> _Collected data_
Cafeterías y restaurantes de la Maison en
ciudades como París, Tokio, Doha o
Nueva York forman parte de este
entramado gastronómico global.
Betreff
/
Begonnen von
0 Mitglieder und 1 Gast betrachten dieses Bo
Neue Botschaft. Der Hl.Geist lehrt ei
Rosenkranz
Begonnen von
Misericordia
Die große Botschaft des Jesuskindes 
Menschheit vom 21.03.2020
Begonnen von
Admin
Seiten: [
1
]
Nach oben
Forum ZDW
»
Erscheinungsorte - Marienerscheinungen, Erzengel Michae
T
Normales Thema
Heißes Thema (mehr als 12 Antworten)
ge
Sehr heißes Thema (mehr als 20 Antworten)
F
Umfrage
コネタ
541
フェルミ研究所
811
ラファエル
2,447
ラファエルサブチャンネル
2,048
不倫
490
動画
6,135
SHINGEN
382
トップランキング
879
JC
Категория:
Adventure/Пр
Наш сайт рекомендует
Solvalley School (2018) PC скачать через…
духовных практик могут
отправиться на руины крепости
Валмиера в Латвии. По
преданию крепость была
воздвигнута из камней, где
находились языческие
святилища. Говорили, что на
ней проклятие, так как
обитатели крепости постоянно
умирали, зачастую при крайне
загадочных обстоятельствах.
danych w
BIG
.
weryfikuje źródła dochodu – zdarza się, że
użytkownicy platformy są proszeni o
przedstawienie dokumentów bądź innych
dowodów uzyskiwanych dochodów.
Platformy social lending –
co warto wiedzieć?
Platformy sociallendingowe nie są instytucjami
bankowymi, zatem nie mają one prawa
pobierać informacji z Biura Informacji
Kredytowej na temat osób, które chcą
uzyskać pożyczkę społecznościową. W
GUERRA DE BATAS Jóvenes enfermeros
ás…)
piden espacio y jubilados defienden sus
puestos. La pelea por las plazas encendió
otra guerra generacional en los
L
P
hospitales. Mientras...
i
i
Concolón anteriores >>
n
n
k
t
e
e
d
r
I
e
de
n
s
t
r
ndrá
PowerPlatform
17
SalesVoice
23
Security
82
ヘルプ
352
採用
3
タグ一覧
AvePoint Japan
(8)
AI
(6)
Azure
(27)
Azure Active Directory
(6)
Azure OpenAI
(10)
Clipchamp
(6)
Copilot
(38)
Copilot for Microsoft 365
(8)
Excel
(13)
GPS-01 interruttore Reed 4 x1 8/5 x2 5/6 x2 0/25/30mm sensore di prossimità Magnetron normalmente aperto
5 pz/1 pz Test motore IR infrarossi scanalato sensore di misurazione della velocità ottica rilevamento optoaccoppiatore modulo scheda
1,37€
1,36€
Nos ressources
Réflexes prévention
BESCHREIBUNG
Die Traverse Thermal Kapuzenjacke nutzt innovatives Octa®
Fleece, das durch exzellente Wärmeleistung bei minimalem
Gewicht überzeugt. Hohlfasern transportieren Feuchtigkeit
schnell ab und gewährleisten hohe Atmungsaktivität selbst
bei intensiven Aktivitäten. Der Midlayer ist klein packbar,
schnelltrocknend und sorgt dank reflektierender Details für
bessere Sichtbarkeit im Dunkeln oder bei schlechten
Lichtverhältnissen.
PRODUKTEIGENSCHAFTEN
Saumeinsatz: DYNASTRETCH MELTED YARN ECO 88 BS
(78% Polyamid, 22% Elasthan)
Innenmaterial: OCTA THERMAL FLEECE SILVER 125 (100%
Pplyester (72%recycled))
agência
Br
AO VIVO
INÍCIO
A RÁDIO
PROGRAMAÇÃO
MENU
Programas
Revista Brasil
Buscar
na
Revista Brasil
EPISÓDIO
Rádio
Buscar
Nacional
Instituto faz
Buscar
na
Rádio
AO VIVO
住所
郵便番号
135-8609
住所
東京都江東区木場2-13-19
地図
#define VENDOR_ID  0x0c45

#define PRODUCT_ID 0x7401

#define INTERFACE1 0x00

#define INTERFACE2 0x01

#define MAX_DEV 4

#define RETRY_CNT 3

> _WHAT IS BEING ASKED_
Report the number of lines above holding "sensore", and only that.

> _COMPLETED EXERCISE_
2